Landscapes often rely on colour for impact but they don’t have to and in many cases the absence of colour can improve the image. In this post we focus on Black & White landscapes,when they work and how to capture and process them.
Personally, I find black and white landscapes work best when there is texture, shape or tone to work with, colour can distract from the image in these cases but black and white removes the distractions and focuses the eye on the key elements of the image.
Let’s look at the original RAW file
I took this in early afternoon in mid summer, this has resulted in harsh light and washed out colours, so why did I take it?
I was attracted to the line that run across the scene and felt it would make a good candidate for black & white.
Once the image was captured, the next stage is processing and conversion of the RAW file. I use the following method:
- Import image into Lightroom or an image editor of your choice which allows handling of RAW files.
- Decide on crop – I cropped out roughly a 3rd from the bottom of the image to make a panoramic style image and place the horizon on the lower 3rd
- I have a selection of Lightroom presets. I chose the one which was closest to the final image I had visualized.
- Add a graduated filter to gradually darken the sky from the top of the image to the horizon.
- Add a similar graduated filter from the bottom of the image to darken the foreground and enhance highlights.
- The combination of these filters leaves a lighter area along the horizon helping to draw the eye to this area.
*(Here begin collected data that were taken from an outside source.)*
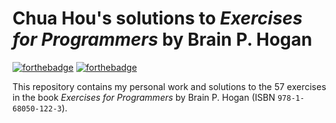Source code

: # Chua Hou's solutions to *Exercises for Programmers* by Brain P. Hogan

[![forthebadge](https://forthebadge.com/images/badges/built-with-science.svg)](https://forthebadge.com)
[![forthebadge](https://forthebadge.com/images/badges/does-not-contain-msg.svg)](https://forthebadge.com)

This repository contains my personal work and solutions to the 57 exercises in
the book *Exercises for Programmers* by Brain P. Hogan (ISBN `978-1-68050-122-3`).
- Using the brush tool, selectively darken areas of the image to deepen shadow and give depth.
- Using the brush tool, selectively lighten areas; the path, cloud and grasses in foreground.
- Using clone tool remove small cloud to the left of the image
In total the processing took less than 10 minutes and has transformed a bland, featureless image into a strong image highlighting the repeating lines of the path, horizon and grass and contrasting light and shadow.